■ İncelenecek metin ■
┌──

GÜNCEL EGE YEREL YÖNETİMLER EKONOMİ POLİTİKA SPOR RÖPORTAJLAR YAZAR CAFE FOTO GALERİ VİDEO GALERİ
Hanzade ÜNUZ
YAZARLAR
10 Mayıs 2022 Salı

'Hedefimiz yüksek, kibrimiz var'

Gömlek, Türk siyasetinde kravata göre daha önemli bir yer tutar.

Vitrin açısından önemlidir.

Zihinlerde kalıcı etki yaratır.

20 yıl önce yeni ve farklıyı temsil ettikleri iddiasıyla...

 “Gömlek değiştirdik…”  sloganıyla çıkanların...

Çakma gömlek giydikleri anlaşılmış…

Hava sönmüş, hayal kırıklığı yaratmıştı. 

***

Siyasette gömlek etkisi…

Seçmeni etkilemeye yönelik siyasi kampanyanın bir parçasıdır.

Siyasi liderlerin gömleği imajlarında önemli yer tutar.

Kimi lider giydiği gömlekle dinamizmini..

Kimi lider çalışkanlığını, şefffalığı…

Bazıları da özgürlüğe, demokrasiye verdiği önemi vurgulamak ister.

Mesela hatırlayın, Ecevit hep gök mavisi gömlek giyerdi.

Çok da yakışırdı kendisine.

Cem Uzan, yeni bir prototip yaratmıştı adeta.

Bembeyaz uzun kollu kolalı gömleği ciddi bir imaj çalışmasıydı.

Demirel’in gömleklerini hatırlamıyorum ama kimseye kaptırmadığı şapkası hala hafızamızda.

Özal’ın göbeğini kasan düğmesi fırlamış  gömleği aklımda yer etmiş.

Muharrem İnce’nin gömleği genellikle az önce halı saha maçı yapmış gibi duruyor nedense.

Tayyip Erdoğan protokol dışında pötikare desenli, jilet ütülü gömlek tercih ediyor.

Kemal Kılıçdaroğlu’nun ise hiç değişmeyen, hep aynı beyaz gömleği gözümün önünde.

***

Bir de gömlek kollarını sıvayıp çıkış yapan genç kuşak siyasetçiler var…

Bakınız milyonlara umut veren Ekrem İmamoğlu…

Ne demişti seçim gecesi gözümüzün içine bakıp, gömlek kollarını katlarken…

“Yolumuz uzun, heyecanımız yüksek, gençliğimiz var”

Yüreğimiz hop etti,  aranan kan bulundu dedik.

Gönlümüze göre bir isim çıktı şükür diye düşündük.

Teri henüz kuramamış gömleğinin kolları sıvalıydı, gözlerinde ateş…

 Beklenen beyaz gömlekli prens gibiydi...

└──

■ Görev 1 ■
Aşağıdaki (a), (b) ve (c) ifadelerinin yukarıdaki siyasette gömlek metniyle uyuşup uyuşmadığını evet ya da hayır diye belirtin, her yanıtın yanına metinden belirleyici sözleri aynen alıntılayın.
(a) Ecevit hep gök mavisi gömlek giyerdi.
(b) Yazar, Demirel'in gömleklerini hatırladığını söylüyor.
(c) Tayyip Erdoğan protokol dışında düz beyaz gömlek tercih ediyor.

■ İşlenecek malzeme ■
┌──

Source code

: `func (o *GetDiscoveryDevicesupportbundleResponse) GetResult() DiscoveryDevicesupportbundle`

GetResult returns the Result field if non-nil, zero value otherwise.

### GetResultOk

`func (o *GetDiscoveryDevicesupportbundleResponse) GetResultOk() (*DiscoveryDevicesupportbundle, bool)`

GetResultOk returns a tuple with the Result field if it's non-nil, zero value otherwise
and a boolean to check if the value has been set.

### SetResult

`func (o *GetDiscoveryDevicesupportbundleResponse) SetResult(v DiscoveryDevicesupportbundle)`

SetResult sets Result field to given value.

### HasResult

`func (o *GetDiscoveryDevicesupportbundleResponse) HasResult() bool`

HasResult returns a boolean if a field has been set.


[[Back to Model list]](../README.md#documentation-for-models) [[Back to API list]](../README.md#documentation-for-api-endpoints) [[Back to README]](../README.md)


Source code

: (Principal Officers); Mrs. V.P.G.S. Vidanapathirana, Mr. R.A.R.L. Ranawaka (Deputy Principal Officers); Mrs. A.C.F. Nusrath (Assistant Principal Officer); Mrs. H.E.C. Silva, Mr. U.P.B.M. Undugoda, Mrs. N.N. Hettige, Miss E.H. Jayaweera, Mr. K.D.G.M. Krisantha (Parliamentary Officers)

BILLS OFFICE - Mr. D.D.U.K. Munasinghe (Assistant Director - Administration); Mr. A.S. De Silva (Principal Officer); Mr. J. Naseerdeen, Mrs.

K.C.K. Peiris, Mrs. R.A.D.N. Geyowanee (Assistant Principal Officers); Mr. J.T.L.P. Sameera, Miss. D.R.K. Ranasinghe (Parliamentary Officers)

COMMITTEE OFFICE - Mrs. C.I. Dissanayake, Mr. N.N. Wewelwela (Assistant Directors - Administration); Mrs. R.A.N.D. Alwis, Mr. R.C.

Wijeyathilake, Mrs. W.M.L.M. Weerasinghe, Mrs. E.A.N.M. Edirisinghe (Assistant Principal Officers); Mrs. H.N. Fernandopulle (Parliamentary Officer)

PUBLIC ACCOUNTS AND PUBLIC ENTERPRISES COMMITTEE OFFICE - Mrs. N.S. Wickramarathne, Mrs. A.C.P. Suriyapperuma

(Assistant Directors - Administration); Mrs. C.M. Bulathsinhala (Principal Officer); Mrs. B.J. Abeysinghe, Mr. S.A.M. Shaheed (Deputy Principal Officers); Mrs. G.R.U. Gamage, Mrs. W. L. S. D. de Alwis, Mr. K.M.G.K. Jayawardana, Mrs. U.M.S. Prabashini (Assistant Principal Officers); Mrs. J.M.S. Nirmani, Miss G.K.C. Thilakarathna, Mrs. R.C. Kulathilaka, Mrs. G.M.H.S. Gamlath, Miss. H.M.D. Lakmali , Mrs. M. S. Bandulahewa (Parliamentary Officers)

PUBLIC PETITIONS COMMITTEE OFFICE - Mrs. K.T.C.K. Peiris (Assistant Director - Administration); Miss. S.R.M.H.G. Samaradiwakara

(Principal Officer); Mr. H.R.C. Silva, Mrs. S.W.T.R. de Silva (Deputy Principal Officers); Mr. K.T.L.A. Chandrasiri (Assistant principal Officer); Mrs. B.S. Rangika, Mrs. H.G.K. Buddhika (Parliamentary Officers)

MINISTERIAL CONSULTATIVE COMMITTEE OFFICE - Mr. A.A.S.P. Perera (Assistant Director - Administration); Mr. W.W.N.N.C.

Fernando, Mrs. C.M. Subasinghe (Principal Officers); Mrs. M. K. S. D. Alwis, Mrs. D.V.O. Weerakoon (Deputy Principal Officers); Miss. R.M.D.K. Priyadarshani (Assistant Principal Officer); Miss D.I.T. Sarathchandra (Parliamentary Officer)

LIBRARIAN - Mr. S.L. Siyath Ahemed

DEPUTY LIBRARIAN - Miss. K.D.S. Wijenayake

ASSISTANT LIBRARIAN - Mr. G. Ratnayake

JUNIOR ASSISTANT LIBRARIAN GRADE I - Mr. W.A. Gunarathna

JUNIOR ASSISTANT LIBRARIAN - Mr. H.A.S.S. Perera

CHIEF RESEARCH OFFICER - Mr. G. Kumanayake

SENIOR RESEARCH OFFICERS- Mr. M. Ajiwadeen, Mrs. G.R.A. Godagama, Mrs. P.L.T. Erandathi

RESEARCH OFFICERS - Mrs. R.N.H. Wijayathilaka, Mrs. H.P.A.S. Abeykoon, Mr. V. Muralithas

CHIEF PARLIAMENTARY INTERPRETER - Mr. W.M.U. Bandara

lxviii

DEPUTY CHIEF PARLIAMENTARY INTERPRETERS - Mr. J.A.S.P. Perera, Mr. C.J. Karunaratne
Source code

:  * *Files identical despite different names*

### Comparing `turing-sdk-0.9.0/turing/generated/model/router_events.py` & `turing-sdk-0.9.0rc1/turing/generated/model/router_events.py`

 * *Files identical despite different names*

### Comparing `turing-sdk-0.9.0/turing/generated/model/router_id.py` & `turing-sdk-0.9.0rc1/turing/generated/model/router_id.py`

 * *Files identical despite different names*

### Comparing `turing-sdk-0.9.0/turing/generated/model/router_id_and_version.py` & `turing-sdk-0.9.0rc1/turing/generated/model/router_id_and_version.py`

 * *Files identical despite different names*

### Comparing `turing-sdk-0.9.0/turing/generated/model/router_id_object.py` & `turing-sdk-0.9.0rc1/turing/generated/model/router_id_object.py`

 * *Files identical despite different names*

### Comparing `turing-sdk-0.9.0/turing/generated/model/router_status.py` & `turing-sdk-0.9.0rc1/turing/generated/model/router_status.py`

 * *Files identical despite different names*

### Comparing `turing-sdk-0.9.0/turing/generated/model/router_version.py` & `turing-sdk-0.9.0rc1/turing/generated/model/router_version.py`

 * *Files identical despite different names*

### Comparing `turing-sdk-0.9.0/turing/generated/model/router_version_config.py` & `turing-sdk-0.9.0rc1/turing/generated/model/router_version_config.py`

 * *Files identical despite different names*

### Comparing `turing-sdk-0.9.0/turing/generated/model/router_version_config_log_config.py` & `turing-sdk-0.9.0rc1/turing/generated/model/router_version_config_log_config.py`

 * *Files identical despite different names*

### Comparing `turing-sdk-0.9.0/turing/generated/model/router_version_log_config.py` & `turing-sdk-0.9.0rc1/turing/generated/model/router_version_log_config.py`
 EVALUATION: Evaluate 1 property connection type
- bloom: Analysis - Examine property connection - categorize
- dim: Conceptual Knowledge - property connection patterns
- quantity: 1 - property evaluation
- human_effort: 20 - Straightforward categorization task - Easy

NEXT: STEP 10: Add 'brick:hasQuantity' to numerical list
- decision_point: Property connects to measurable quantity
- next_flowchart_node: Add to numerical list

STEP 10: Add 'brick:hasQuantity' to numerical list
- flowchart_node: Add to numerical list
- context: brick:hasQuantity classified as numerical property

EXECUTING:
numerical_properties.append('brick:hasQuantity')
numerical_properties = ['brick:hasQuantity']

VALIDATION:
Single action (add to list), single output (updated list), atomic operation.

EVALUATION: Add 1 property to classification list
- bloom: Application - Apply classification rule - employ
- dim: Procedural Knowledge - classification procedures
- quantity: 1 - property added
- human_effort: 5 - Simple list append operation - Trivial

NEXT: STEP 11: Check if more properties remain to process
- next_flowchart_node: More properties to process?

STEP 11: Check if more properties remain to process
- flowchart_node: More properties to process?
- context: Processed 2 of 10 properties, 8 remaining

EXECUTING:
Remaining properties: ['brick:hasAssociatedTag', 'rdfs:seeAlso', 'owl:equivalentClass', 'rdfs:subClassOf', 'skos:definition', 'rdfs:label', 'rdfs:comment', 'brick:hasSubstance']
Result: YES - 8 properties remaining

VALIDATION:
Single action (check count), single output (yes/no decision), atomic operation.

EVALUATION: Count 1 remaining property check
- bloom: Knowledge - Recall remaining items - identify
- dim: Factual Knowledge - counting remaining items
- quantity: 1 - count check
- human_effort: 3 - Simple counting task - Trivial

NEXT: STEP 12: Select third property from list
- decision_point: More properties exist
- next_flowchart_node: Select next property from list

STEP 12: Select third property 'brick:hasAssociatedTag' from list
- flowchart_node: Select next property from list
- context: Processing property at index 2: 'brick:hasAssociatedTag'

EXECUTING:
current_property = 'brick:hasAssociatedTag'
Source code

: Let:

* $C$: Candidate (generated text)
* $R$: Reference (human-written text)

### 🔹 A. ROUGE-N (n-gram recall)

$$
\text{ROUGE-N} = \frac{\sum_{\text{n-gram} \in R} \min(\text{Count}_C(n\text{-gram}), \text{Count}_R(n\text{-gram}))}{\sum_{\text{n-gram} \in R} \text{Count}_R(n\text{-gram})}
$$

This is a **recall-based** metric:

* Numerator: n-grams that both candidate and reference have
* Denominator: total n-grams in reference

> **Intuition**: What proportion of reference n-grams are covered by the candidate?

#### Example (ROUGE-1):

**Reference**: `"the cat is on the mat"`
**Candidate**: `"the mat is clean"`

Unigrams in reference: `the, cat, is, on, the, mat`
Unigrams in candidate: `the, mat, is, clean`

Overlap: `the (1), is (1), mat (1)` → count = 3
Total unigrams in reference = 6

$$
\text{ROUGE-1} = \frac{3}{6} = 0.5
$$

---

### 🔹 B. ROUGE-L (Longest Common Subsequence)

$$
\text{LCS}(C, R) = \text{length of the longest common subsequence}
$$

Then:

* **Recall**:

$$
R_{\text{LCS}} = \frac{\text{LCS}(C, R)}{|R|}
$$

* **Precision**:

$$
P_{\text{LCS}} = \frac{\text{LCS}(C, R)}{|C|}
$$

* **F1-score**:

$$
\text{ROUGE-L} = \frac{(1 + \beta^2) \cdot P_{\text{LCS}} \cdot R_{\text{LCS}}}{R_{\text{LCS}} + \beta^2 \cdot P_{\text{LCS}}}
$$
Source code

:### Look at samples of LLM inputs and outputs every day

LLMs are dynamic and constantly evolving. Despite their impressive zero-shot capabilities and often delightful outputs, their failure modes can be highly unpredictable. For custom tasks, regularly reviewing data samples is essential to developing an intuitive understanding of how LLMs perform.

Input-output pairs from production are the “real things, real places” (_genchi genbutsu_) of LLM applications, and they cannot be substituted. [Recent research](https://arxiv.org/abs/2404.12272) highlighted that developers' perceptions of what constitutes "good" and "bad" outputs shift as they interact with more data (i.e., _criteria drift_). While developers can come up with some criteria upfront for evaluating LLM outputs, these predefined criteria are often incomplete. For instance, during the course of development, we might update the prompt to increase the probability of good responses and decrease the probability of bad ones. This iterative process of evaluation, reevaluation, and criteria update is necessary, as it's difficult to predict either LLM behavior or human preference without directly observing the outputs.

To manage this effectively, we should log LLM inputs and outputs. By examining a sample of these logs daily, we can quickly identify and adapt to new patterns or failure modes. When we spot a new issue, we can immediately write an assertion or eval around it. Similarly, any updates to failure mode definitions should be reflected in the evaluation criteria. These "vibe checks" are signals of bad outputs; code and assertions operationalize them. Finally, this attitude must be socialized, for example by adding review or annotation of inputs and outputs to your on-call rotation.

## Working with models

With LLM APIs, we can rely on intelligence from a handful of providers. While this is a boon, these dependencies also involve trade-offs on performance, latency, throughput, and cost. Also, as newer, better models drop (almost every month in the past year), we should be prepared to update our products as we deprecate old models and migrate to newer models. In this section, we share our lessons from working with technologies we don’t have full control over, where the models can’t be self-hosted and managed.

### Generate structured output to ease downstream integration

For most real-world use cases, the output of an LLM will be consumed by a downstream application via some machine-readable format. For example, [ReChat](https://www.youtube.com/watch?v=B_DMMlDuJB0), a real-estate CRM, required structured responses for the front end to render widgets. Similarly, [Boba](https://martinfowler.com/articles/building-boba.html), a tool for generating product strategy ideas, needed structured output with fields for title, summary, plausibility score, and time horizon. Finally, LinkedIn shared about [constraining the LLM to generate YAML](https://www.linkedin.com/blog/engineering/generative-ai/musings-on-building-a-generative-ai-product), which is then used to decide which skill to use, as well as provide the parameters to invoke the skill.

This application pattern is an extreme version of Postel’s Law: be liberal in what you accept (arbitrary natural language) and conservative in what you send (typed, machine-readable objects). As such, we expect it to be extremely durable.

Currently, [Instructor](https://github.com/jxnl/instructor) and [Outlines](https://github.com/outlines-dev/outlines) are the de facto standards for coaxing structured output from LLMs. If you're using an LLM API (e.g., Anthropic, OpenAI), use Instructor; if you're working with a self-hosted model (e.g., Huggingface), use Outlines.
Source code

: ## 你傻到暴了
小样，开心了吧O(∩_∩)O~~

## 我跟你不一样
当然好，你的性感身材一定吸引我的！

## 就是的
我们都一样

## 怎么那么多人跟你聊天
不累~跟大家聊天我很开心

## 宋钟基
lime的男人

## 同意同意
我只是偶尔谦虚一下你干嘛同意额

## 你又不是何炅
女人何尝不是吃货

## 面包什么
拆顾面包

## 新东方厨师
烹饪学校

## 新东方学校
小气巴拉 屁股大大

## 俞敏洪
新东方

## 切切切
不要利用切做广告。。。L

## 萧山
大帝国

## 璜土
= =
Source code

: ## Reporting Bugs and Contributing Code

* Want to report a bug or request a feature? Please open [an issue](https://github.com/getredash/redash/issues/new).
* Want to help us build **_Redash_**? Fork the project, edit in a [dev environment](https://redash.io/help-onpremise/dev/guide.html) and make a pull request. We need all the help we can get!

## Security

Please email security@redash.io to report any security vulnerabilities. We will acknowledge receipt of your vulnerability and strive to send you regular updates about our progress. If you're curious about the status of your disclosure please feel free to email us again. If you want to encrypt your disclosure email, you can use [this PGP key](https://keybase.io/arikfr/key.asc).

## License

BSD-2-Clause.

└──

■ Görev 2 ■
Yukarıdaki satırlardan "JUNIOR" sözcüğünü içerenlerin hepsini seçip kopyalayın.

■ Alıştırma çözümü 1 ■
(a) Evet: "Ecevit hep gök mavisi gömlek giyerdi."
(b) Hayır: "Demirel’in gömleklerini hatırlamıyorum"
(c) Hayır: "Tayyip Erdoğan protokol dışında pötikare desenli, jilet ütülü gömlek tercih ediyor."

■ Alıştırma çözümü 2 ■
JUNIOR ASSISTANT LIBRARIAN GRADE I - Mr. W.A. Gunarathna
JUNIOR ASSISTANT LIBRARIAN - Mr. H.A.S.S. Perera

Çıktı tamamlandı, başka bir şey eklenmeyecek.